Our Q&A with Telly Jury Council Member Nouf Aljowaysir

New Media Artist + Senior Design Technologist at Medium

Nouf Aljowaysir is a Saudi new media artist and creative coder based in Brooklyn. Currently, she is working as a senior design technologist at MediumAljowaysir blends art and computation to examine how emerging technologies will shape our future—from branded environments to non-traditional interfaces. Her explorations focus on collaborating with Artificial Intelligence to design speculative futures and new modes of human-machine collaboration. 

Nouf recently premiered Alexa, Call Mom!, an interactive installation that blends smart home technology and storytelling, at the Tribeca Film festival and CannesXR 2020. Alexa, Call Mom! was nominated for a Storyscapes award for new trends in digital media and technical and creative innovations in story creation. 

She also previously worked as the lead researcher in Art & AI at creative agency Havas, algorithmically producing hundreds of images and videos for client ADP – making them the first major organization to incorporate a semi-generative brand identity. She was awarded a residency at ThoughtWorks Arts 2020 and currently serves as a dedicated mentor at NEW INC Incubator. Her work has been exhibited in galleries and festivals in the US and Europe, including the International Documentary Festival Amsterdam (IDFA) and SXSW 2019. She studied computational architecture and human-computer interaction at Carnegie Mellon University and earned her Masters from NYU’s Interactive Telecommunications Program (ITP).

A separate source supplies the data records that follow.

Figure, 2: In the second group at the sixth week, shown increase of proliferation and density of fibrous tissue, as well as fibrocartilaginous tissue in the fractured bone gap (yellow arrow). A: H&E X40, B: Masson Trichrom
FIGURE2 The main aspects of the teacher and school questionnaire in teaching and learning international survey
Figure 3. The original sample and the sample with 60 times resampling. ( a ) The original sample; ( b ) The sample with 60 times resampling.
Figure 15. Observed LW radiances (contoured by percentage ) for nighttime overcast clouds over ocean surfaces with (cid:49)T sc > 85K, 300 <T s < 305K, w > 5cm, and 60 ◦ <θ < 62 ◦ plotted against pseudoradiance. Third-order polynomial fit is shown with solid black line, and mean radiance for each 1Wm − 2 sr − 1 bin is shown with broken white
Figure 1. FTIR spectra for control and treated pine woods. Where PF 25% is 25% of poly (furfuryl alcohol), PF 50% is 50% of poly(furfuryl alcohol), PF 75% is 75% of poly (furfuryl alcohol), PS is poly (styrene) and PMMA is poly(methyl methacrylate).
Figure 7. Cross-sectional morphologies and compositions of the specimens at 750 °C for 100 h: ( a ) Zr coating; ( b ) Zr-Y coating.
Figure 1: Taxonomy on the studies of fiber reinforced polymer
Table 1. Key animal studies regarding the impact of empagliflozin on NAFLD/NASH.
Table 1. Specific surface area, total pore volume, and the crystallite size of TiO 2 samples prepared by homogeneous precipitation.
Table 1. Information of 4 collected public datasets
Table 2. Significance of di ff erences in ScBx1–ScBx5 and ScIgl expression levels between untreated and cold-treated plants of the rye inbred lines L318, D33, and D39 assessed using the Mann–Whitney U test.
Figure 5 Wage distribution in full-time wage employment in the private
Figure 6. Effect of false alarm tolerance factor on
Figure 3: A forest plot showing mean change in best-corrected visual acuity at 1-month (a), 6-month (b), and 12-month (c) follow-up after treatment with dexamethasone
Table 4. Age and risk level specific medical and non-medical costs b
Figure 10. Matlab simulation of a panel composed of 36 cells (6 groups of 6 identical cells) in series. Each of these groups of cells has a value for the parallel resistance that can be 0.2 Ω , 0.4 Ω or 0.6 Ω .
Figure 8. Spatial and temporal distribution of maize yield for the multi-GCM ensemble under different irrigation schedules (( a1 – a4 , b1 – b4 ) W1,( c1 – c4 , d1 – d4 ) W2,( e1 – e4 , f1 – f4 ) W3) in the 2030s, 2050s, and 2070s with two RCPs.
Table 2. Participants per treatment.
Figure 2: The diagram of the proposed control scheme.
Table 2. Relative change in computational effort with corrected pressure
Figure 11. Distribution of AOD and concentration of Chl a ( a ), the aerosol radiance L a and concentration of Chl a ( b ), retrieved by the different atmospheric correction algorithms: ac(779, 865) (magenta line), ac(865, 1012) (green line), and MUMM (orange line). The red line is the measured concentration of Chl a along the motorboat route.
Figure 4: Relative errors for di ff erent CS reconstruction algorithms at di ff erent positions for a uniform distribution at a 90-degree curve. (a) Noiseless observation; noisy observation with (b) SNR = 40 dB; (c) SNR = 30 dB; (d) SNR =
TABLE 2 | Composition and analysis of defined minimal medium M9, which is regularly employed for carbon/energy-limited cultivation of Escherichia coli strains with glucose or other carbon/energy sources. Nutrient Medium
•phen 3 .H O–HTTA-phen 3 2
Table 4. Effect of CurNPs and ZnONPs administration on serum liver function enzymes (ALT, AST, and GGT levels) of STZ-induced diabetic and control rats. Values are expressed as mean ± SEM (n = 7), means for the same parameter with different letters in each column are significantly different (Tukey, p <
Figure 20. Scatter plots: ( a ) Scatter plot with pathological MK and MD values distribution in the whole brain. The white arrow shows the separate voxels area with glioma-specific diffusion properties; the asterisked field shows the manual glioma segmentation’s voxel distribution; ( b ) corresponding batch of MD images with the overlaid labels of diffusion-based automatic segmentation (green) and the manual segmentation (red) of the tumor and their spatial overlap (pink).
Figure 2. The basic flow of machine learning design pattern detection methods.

Read our Q&A below to get to know Nouf!

How has your work changed this year as a result of the unpredictable 2020 landscape?

The major shift in my work has occurred in finding creative ways to adapt my physical projects to digital ones. Asking questions such as: “How can you reconstruct in-person networking and connection through virtual means?”

What is a piece of work you are most proud to have worked on?

I am proud of being a part of the global re-branding initiative for ADP at Havas. We re-branded ADP into an identity that strategically positioned it as Always Designing
for People. We created a flexible design system that uses AI as a signature element to communicate ADP as an influential HR leader.

As a creative technologist, I algorithmically generated hundreds of uniquely-branded images and videos for ADP’s new visual identity. Our innovative use of this emerging technology made them the first major organization to incorporate a semi-generative visual system created by Artificial Intelligence. Our creative process revolved around the question: “How can AI be the artist for ADP?”

What is one thing the Telly Awards community should know about you?

I am a multidisciplinary creative individual that is passionate about the intersectionality of design and emerging technology. I believe that by breaking down these schools of thought, we can explore speculative futures and new modes of human-machine collaboration. From designing with industrial robotic arms to creating an Alexa that can contact the dead, my projects blend art and computation to search for innovation.

What is most exciting for you at the moment within your industry?

The global pandemic has paused the Location-Based distribution that many creators count on for audience cultivation. The most exciting moment right now is addressing these challenges and exploring different ways to adapt projects for at-home audiences. There is a drive for connectivity and collaborations that perhaps didn’t exist before. It is inspiring to watch how projects unfold in new and experimental ways.

What piece of video/television has recently inspired you?

I was deeply inspired by The Book of Distance, which premiered at the Tribeca Film
Festival earlier this year. It is a VR experience that joins director Randall Okita as he searches for his grandfather, Yonezo. The journey follows generations of Okitas as they migrated from 1930s Hiroshima, homesteaded in Canada, and were forced into a Japanese internment camp.

It is a moving exploration through the emotional geography of immigration and family archives to understand what it means to leave home.